Doch das Warten hat sich trotz Motzerei gelohnt: Denn der gut gelaunte Langbart beschert seinen Zuhörern zwischen all dem Krach ein wenig Balsam für die Ohren. Ausgestattet mit Akustikgitarre und überraschend geschmeidiger Brummbär-Stimme sorgt STEVE VON TILL für wahre NICK CAVE-Momente. Dank schwer aufgeheizter Luft und sparsam rationierten (weil fünf Euro teurem) Bieres kommt laue Spätsommer-Stimmung auf – eine andächtige Verschnaufpause für die Anwesenden und den Musiker, der in den kommenden beiden Tagen noch oft auf die Bühne klettern wird.
Kollege Kostudis hingegen pfeift auf Steve und dessen Lagerfeuer-Nummer, da er keinen Bock aufs Anstehen hat. Ohnehin treiben den Kollegen andere Pläne voran. Pläne, welche durch flüchtiges Hören eines Songs vor einigen Wochen im Internet reiften. Er kämpft sich vor in den Green Room, der bis zum Rand gefüllt ist. Scheint, als hätten auch andere Leute vom Geheimtipp Wind bekommen: SINISTRO.

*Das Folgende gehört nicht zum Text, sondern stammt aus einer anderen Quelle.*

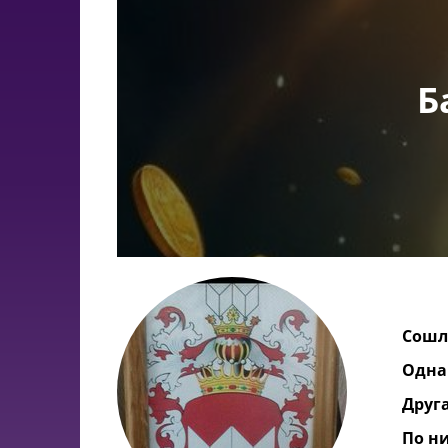
Б
Сошл
Одна
Друга
По н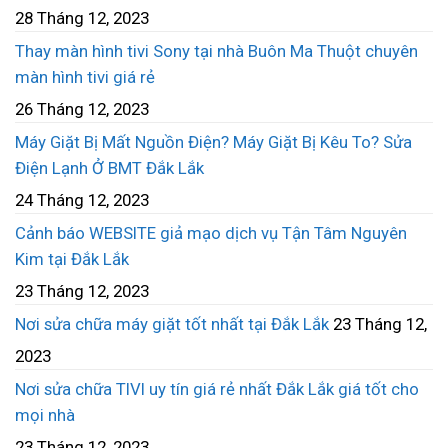
28 Tháng 12, 2023
Thay màn hình tivi Sony tại nhà Buôn Ma Thuột chuyên
màn hình tivi giá rẻ
26 Tháng 12, 2023
Máy Giặt Bị Mất Nguồn Điện? Máy Giặt Bị Kêu To? Sửa
Điện Lạnh Ở BMT Đắk Lắk
24 Tháng 12, 2023
Cảnh báo WEBSITE giả mạo dịch vụ Tận Tâm Nguyên
Kim tại Đắk Lắk
23 Tháng 12, 2023
Nơi sửa chữa máy giặt tốt nhất tại Đắk Lắk
23 Tháng 12,
2023
Nơi sửa chữa TIVI uy tín giá rẻ nhất Đắk Lắk giá tốt cho
mọi nhà
23 Tháng 12, 2023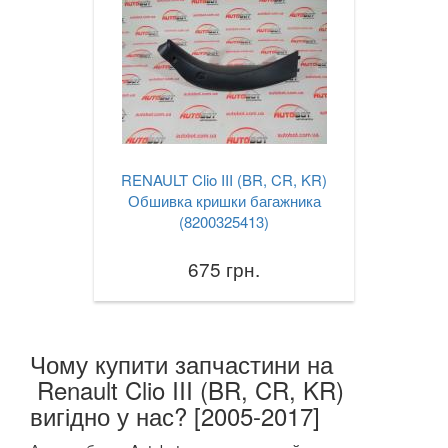
RENAULT Clio III (BR, CR, KR)
Обшивка кришки багажника
(8200325413)
675 грн.
Чому купити запчастини на
Renault Clio III (BR, CR, KR)
вигідно у нас? [2005-2017]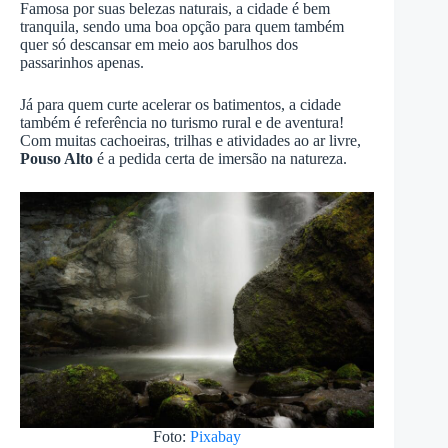
Famosa por suas belezas naturais, a cidade é bem
tranquila, sendo uma boa opção para quem também
quer só descansar em meio aos barulhos dos
passarinhos apenas.
Já para quem curte acelerar os batimentos, a cidade
também é referência no turismo rural e de aventura!
Com muitas cachoeiras, trilhas e atividades ao ar livre,
Pouso Alto
é a pedida certa de imersão na natureza.
Foto:
Pixabay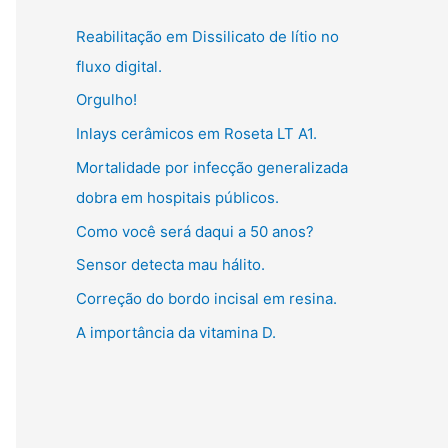
g
:
Reabilitação em Dissilicato de lítio no
o
fluxo digital.
r
Orgulho!
i
Inlays cerâmicos em Roseta LT A1.
a
s
Mortalidade por infecção generalizada
dobra em hospitais públicos.
Como você será daqui a 50 anos?
Sensor detecta mau hálito.
Correção do bordo incisal em resina.
A importância da vitamina D.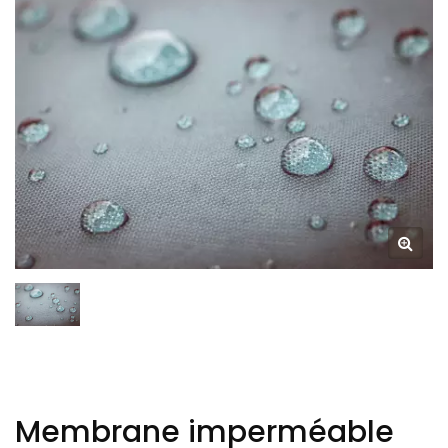
fonctionnalité | Tiong Liong /
TLC
Membrane imperméable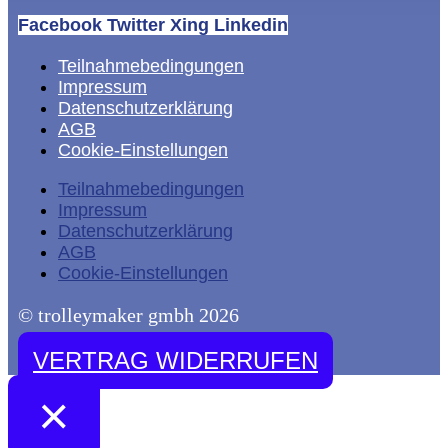
Facebook
Twitter
Xing
Linkedin
Teilnahmebedingungen
Impressum
Datenschutzerklärung
AGB
Cookie-Einstellungen
Teilnahmebedingungen
Impressum
Datenschutzerklärung
AGB
Cookie-Einstellungen
© trolleymaker gmbh 2026
VERTRAG WIDERRUFEN
×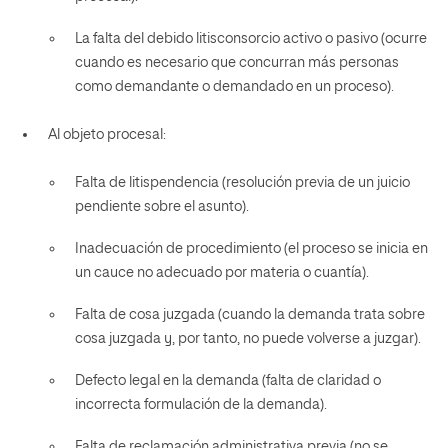
La falta del debido litisconsorcio activo o pasivo (ocurre
cuando es necesario que concurran más personas
como demandante o demandado en un proceso).
Al objeto procesal:
Falta de litispendencia (resolución previa de un juicio
pendiente sobre el asunto).
Inadecuación de procedimiento (el proceso se inicia en
un cauce no adecuado por materia o cuantía).
Falta de cosa juzgada (cuando la demanda trata sobre
cosa juzgada y, por tanto, no puede volverse a juzgar).
Defecto legal en la demanda (falta de claridad o
incorrecta formulación de la demanda).
Falta de reclamación administrativa previa (no se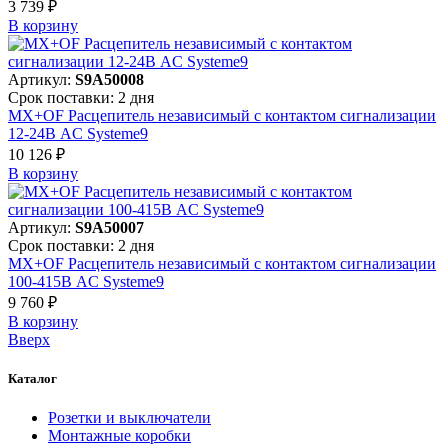
3 739 ₽
В корзинy
Артикул:
S9A50008
Срок поставки: 2 дня
MX+OF Расцепитель независимый с контактом сигнализации
12-24В AC Systeme9
10 126 ₽
В корзинy
Артикул:
S9A50007
Срок поставки: 2 дня
MX+OF Расцепитель независимый с контактом сигнализации
100-415В AC Systeme9
9 760 ₽
В корзинy
Вверх
Каталог
Розетки и выключатели
Монтажные коробки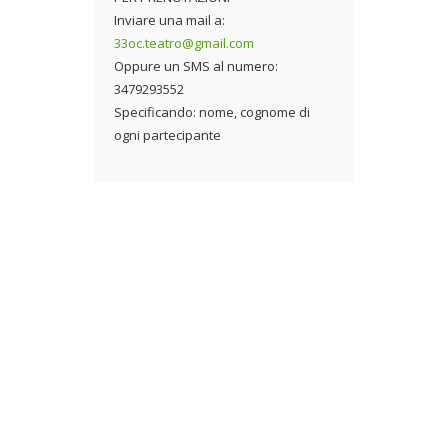
Inviare una mail a:
33oc.teatro@gmail.com
Oppure un SMS al numero:
3479293552
Specificando: nome, cognome di
ogni partecipante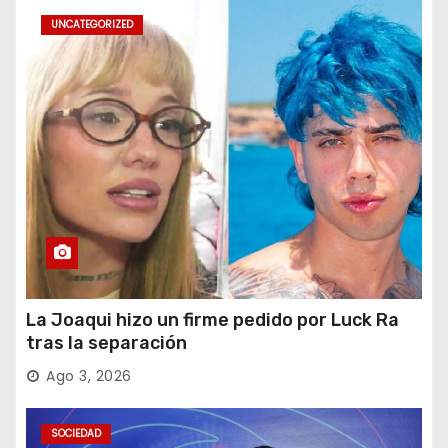
UNCATEGORIZED
La Joaqui hizo un firme pedido por Luck Ra
tras la separación
Ago 3, 2026
SOCIEDAD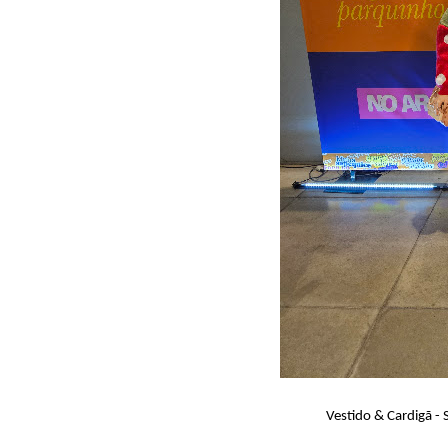
Vestido & Cardigã - S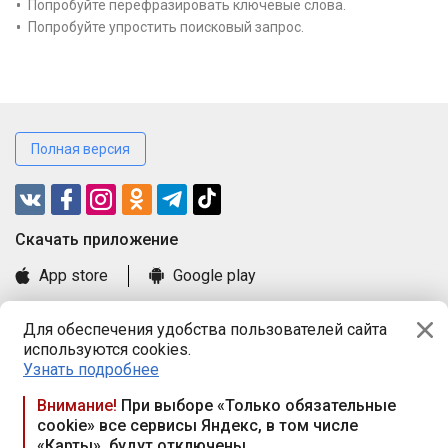
Попробуйте перефразировать ключевые слова.
Попробуйте упростить поисковый запрос.
Полная версия
Cкачать приложение
App store
Google play
Часто задаваемые вопросы
Для обеспечения удобства пользователей сайта
Книга замечаний и предложений
используются cookies.
Правила и документы
Узнать подробнее
Praca.by © 2000—2026, ООО «ПРАЦА БАЙ»
Внимание!
При выборе «Только обязательные
cookie» все сервисы Яндекс, в том числе
Республика Беларусь, 220114, г. Минск, пр-т Независимости
«Карты», будут отключены
117а, пом. № 9.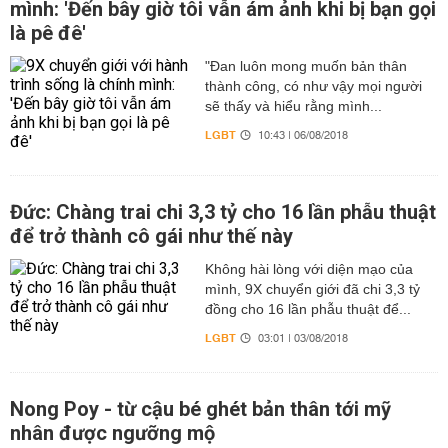
mình: 'Đến bây giờ tôi vẫn ám ảnh khi bị bạn gọi
là pê đê'
"Đan luôn mong muốn bản thân
thành công, có như vậy mọi người
sẽ thấy và hiểu rằng mình...
LGBT
10:43 | 06/08/2018
Đức: Chàng trai chi 3,3 tỷ cho 16 lần phẫu thuật
để trở thành cô gái như thế này
Không hài lòng với diện mạo của
mình, 9X chuyển giới đã chi 3,3 tỷ
đồng cho 16 lần phẫu thuật để...
LGBT
03:01 | 03/08/2018
Nong Poy - từ cậu bé ghét bản thân tới mỹ
nhân được ngưỡng mộ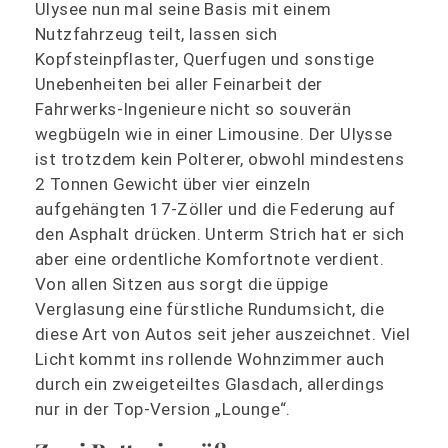
Ulysee nun mal seine Basis mit einem
Nutzfahrzeug teilt, lassen sich
Kopfsteinpflaster, Querfugen und sonstige
Unebenheiten bei aller Feinarbeit der
Fahrwerks-Ingenieure nicht so souverän
wegbügeln wie in einer Limousine. Der Ulysse
ist trotzdem kein Polterer, obwohl mindestens
2 Tonnen Gewicht über vier einzeln
aufgehängten 17-Zöller und die Federung auf
den Asphalt drücken. Unterm Strich hat er sich
aber eine ordentliche Komfortnote verdient.
Von allen Sitzen aus sorgt die üppige
Verglasung eine fürstliche Rundumsicht, die
diese Art von Autos seit jeher auszeichnet. Viel
Licht kommt ins rollende Wohnzimmer auch
durch ein zweigeteiltes Glasdach, allerdings
nur in der Top-Version „Lounge“.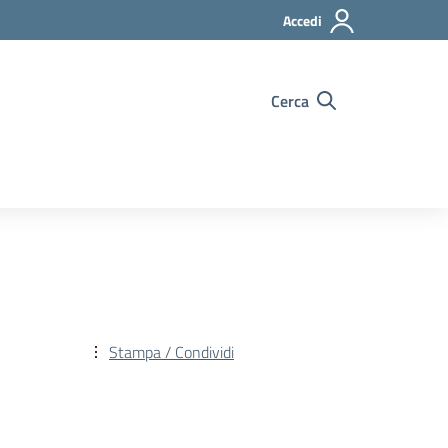
Accedi
Cerca
Stampa / Condividi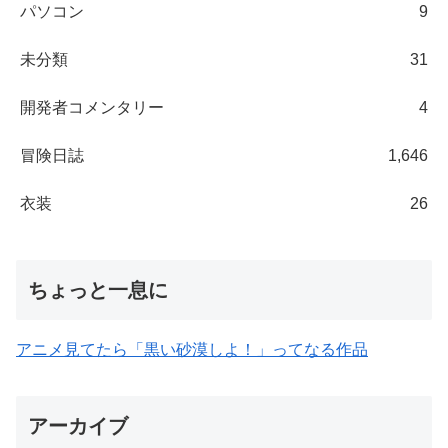
パソコン
9
未分類
31
開発者コメンタリー
4
冒険日誌
1,646
衣装
26
ちょっと一息に
アニメ見てたら「黒い砂漠しよ！」ってなる作品
アーカイブ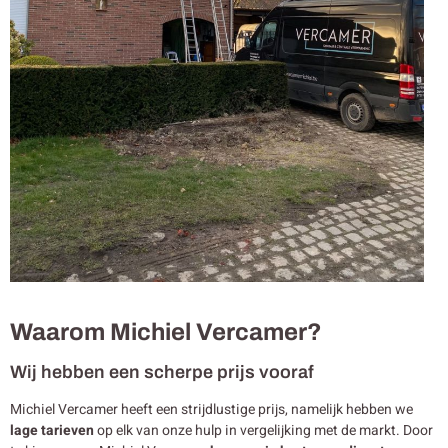
Waarom Michiel Vercamer?
Wij hebben een scherpe prijs vooraf
Michiel Vercamer heeft een strijdlustige prijs, namelijk hebben we
lage tarieven
op elk van onze hulp in vergelijking met de markt. Door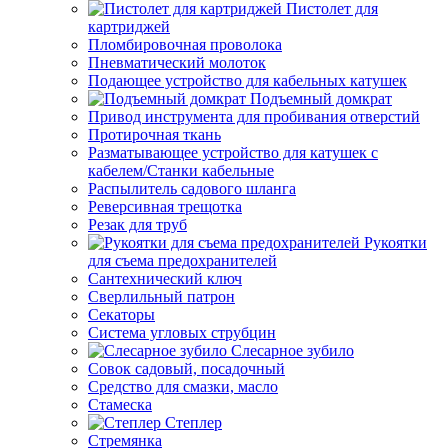
Пистолет для
картриджей
Пломбировочная проволока
Пневматический молоток
Подающее устройство для кабельных катушек
Подъемный домкрат
Привод инструмента для пробивания отверстий
Протирочная ткань
Разматывающее устройство для катушек с
кабелем/Станки кабельные
Распылитель садового шланга
Реверсивная трещотка
Резак для труб
Рукоятки
для съема предохранителей
Сантехнический ключ
Сверлильный патрон
Секаторы
Система угловых струбцин
Слесарное зубило
Совок садовый, посадочный
Средство для смазки, масло
Стамеска
Степлер
Стремянка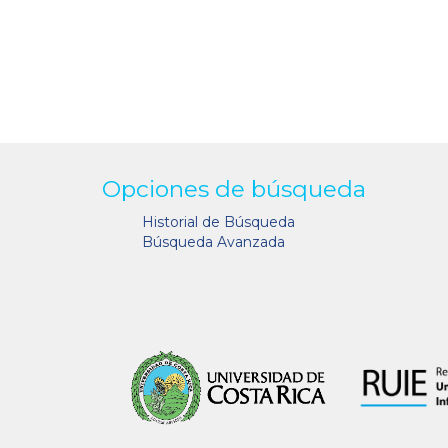
Opciones de búsqueda
Historial de Búsqueda
Búsqueda Avanzada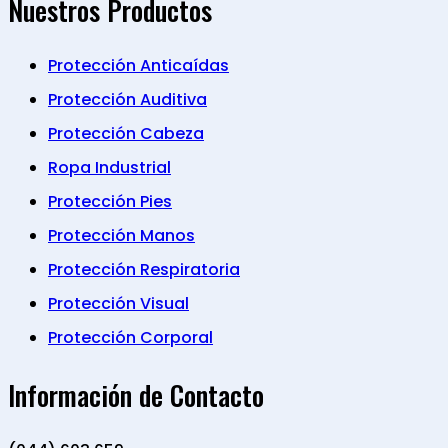
Nuestros Productos
Protección Anticaídas
Protección Auditiva
Protección Cabeza
Ropa Industrial
Protección Pies
Protección Manos
Protección Respiratoria
Protección Visual
Protección Corporal
Información de Contacto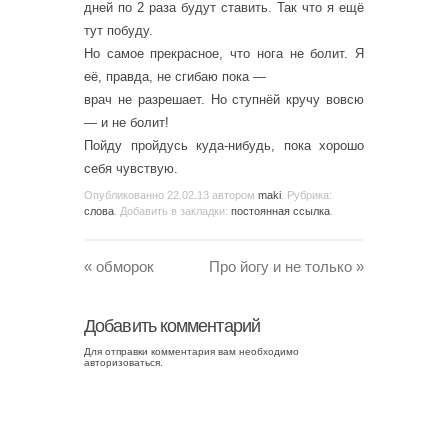
дней по 2 раза будут ставить. Так что я ещё
тут побуду.
Но самое прекрасное, что нога не болит. Я
её, правда, не сгибаю пока —
врач не разрешает. Но ступнёй кручу вовсю
— и не болит!
Пойду пройдусь куда-нибудь, пока хорошо
себя чувствую.
Опубликованно
22.02.13
автором
maki
. Рубрика:
слова
. Добавить в закладки:
постоянная ссылка
.
«
обморок
Про йогу и не только
»
Добавить комментарий
Для отправки комментария вам необходимо
авторизоваться
.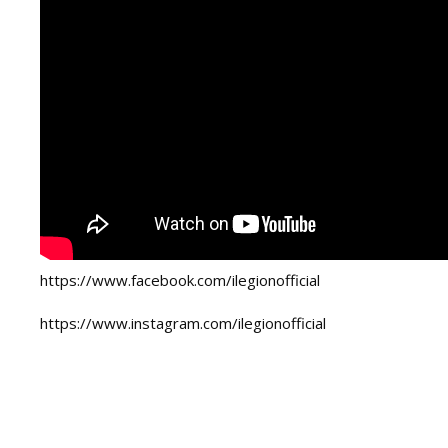
https://www.facebook.com/ilegionofficial
https://www.instagram.com/ilegionofficial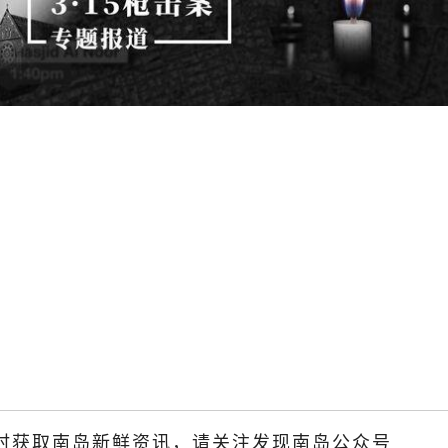
时获取南岛新鲜资讯，请关注发
现南岛公众号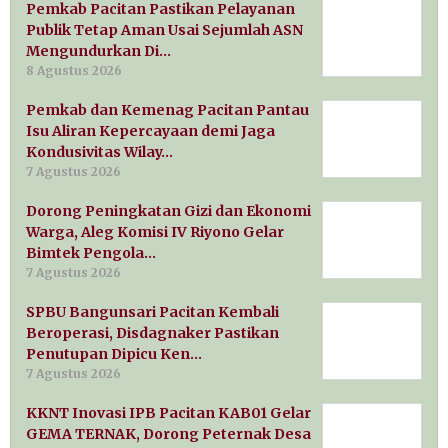
Pemkab Pacitan Pastikan Pelayanan
Publik Tetap Aman Usai Sejumlah ASN
Mengundurkan Di…
8 Agustus 2026
Pemkab dan Kemenag Pacitan Pantau
Isu Aliran Kepercayaan demi Jaga
Kondusivitas Wilay…
7 Agustus 2026
Dorong Peningkatan Gizi dan Ekonomi
Warga, Aleg Komisi IV Riyono Gelar
Bimtek Pengola…
7 Agustus 2026
SPBU Bangunsari Pacitan Kembali
Beroperasi, Disdagnaker Pastikan
Penutupan Dipicu Ken…
7 Agustus 2026
KKNT Inovasi IPB Pacitan KAB01 Gelar
GEMA TERNAK, Dorong Peternak Desa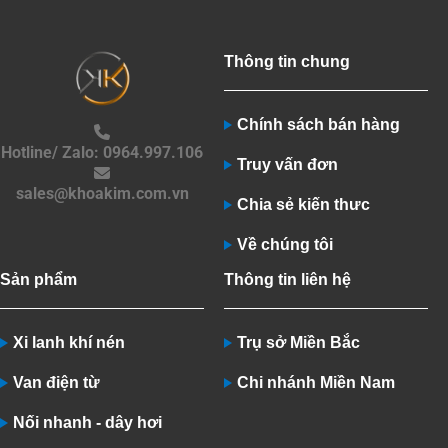
Thông tin chung
Chính sách bán hàng
Hotline/ Zalo: 0964.997.106
Truy vấn đơn
sales@khoakim.com.vn
Chia sẻ kiến thưc
Về chúng tôi
Sản phẩm
Thông tin liên hệ
Xi lanh khí nén
Trụ sở Miền Bắc
Van điện từ
Chi nhánh Miền Nam
Nối nhanh - dây hơi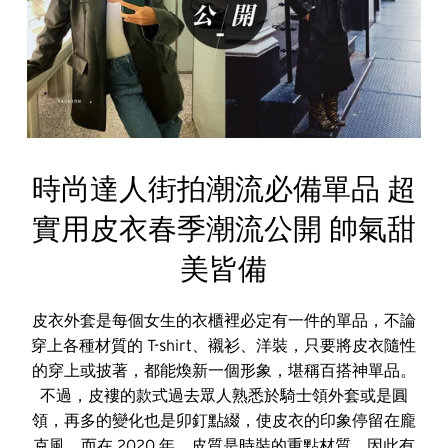
時尚達人街拍潮流必備單品 超
實用皮衣春季潮流公開 帥氣甜
美皆備
皮衣外套是每個女生的衣櫃裡必定有一件的單品，不論
穿上各種材質的 T-shirt、襯衫、洋裝，只要將皮衣隨性
的穿上或披著，都能煥新一個形象，堪稱百搭神單品。
不過，皮褸的款式過去眾人熟悉於騎士領外套或是圓
領，再多的變化也是卯釘點綴，使皮衣的印象停留在龐
克風。而在 2020 年，皮質是時裝的重點材質，因此有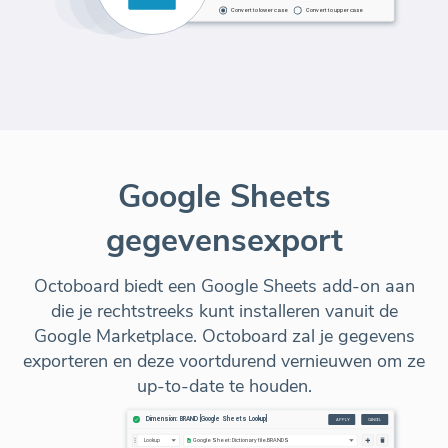
Google Sheets
gegevensexport
Octoboard biedt een Google Sheets add-on aan
die je rechtstreeks kunt installeren vanuit de
Google Marketplace. Octoboard zal je gegevens
exporteren en deze voortdurend vernieuwen om ze
up-to-date te houden.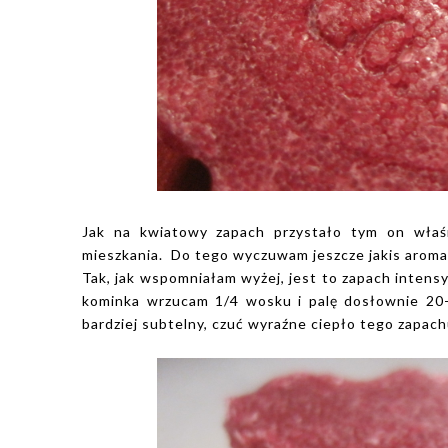
Jak na kwiatowy zapach przystało tym on właś
mieszkania. Do tego wyczuwam jeszcze jakis aromat,
Tak, jak wspomniałam wyżej, jest to zapach intensy
kominka wrzucam 1/4 wosku i palę dosłownie 20-
bardziej subtelny, czuć wyraźne ciepło tego zapach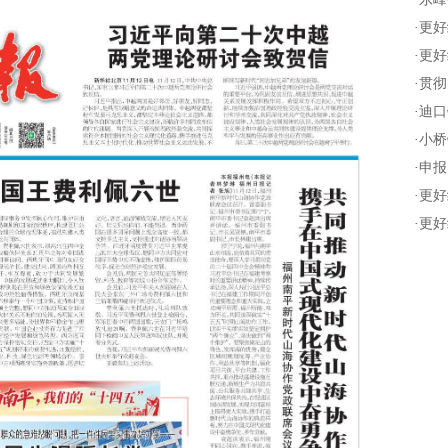
·
更好
·
更好
·
贯彻
·
迪口
·
小桥
·
申报
·
更好
·
更好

Eine Band, die Kollege Kostudis später als „Entdeckung des Wochenendes“ preisen wird – exzessiver Merchhaul inklusive, versteht sich. Denn die Portugiesen verzaubern den Kollegen von der ersten Minute an mit ihren schweren, nachdenklichen Post-Metal-Epen, mit ihrer Wucht, mit ihren Melodien, mit diesem wunderbaren, teils ein wenig verrückt anmutenden Singsang. Wahnsinn, was die Band um Frontfrau Patricia Andrade hier auf die Bretter zaubern. Kollege Kostudis drängt sich verzückt auf der Empore, lässt sich von den getragenen Klangmassen der Iberer hinwegtragen, ist vollständig ergriffen, gedankenversunken und gelähmt – und schmunzelt nur dann, wenn die Portugiesen beim letzten Song einen BONGRIPPER-Gedächtnispart auspacken. Ganz, ganz stark.
Später am Tag entdeckt Kollege Klug beim Inspizieren der Einkäufe des noch in der Vinyl-Testphase befindlichen Kollegen Kostudis wenig überraschend auch eine SINISTRO-Platte. Positiv verzückt ist er jedoch nicht nur vom plötzliche Wechsel des favorisierten Audiowiedergabemediums, sondern insbesondere von der aufgedruckten Empfehlung des Labels.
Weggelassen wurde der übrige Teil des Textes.